Wake, Fade, and Gone
Lisa McMann
210 pages, 248 pages, 214 pages
Publisher: Simon Pulse
Source: Eagle Eye Bookshop
Almost ★★★★☆ overall
You can read the Goodreads summary here.
This is a review of the entire Wake Trilogy. I read the books in order in quick succession so I could present the trilogy together.
Though the first book, Wake, had an interesting plot, it's main purpose seems to have been to set up the rest of the series. In the first novel we meet Janie who has been slipping uncontrollably into other people's dreams since she was a young girl. She experiences the dreams and then when the person wakes up, she's free. It's frustrating for her to go through life becoming temporarily paralyzed and blacked out multiple times a day. Meanwhile she meets Cabel, who at first seems like the school bad boy. After they all in love she learns that he works for the police department as a narc.
Wake gets three stars from me. It took me awhile to get used to the author's writing style - very short, choppy sentences in the present tense. I can't decide if the author has this style because she's terrible at writing, or if it was on purpose. But once I got used it, it didn't detract from the plot or story. The book was fast moving and interesting and, my to my surprise, did not end on a cliffhanger!
In the second novel, Fade, we find Janie putting her dream hopping to good use, solving crimes! Now there's a unique use for her talent. The cops put Janie and Cabel on the lookout for a supposed sexual predator lurking in their high school. When the plot started forming in the first few pages I immediately suspected Fade was going to be better than Wake. I was right!
The story kept me on the edge of my seat as Janie makes herself bait, much to the dismay of Cabe. That aspect of the story was riveting, but so was the rest of the novel. It was great to learn about Janie's dream "mentor" in such a unique way and the end of the story was bittersweet. I sound like a broken record here, but "it was also great" to see Janie and Cabe's relationship grow. A final plus: Janie's character become less one-dimensional in this novel, as did Cabe's. Overall, Fade gets four stars from me.
Then it was on to Gone, the final novel in the trilogy. I'm not sure how much I can tell you without going to spoiler alert mode, but in this novel Janie discovers her long lost father and struggles with a decision to make about her future as a dream catcher.
I found Gone to be much less exciting than Fade. There wasn't much to the plot as a whole and I found the way the book ended to be a bit strange and vague. I would have liked to have seen Janie's mother get help for her alcoholism, instead of Janie going to her own Al Anon support group to deal with her mother.
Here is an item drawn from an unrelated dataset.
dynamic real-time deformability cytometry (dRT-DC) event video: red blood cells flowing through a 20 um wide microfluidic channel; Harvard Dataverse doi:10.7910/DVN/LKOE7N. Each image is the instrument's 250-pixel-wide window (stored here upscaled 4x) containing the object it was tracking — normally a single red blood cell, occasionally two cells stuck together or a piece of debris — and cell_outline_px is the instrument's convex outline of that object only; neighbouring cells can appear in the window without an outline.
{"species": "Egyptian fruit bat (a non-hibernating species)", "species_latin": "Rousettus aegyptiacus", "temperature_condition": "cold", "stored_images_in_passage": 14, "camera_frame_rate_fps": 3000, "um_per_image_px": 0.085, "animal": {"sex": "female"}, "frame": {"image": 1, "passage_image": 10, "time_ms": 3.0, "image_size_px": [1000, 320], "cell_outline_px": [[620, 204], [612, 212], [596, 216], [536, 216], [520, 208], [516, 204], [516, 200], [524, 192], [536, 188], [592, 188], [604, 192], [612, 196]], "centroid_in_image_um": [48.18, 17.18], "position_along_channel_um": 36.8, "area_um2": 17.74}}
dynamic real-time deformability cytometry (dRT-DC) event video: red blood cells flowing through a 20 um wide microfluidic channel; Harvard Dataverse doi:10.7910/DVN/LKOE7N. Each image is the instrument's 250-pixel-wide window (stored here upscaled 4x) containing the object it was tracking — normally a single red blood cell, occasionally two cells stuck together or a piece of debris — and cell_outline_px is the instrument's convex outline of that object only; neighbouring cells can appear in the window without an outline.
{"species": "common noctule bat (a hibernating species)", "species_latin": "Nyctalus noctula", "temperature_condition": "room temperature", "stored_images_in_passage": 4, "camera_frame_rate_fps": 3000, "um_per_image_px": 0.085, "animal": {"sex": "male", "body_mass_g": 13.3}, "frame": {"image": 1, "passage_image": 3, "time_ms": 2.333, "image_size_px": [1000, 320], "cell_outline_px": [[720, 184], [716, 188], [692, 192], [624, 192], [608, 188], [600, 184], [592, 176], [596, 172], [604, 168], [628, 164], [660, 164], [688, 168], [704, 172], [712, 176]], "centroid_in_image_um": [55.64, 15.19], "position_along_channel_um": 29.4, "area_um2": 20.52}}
Even though Janie certainly deserved to get her own help on the issue, I couldn't help but think the wrong person was getting help. Gone gets three stars.
Overall, it was refreshing to read a trilogy that contained three unique story lines in each book and did not contain cliffhangers! That combined with a decided lack of love triangle made this one of the least cliched YA series I've read in a long time.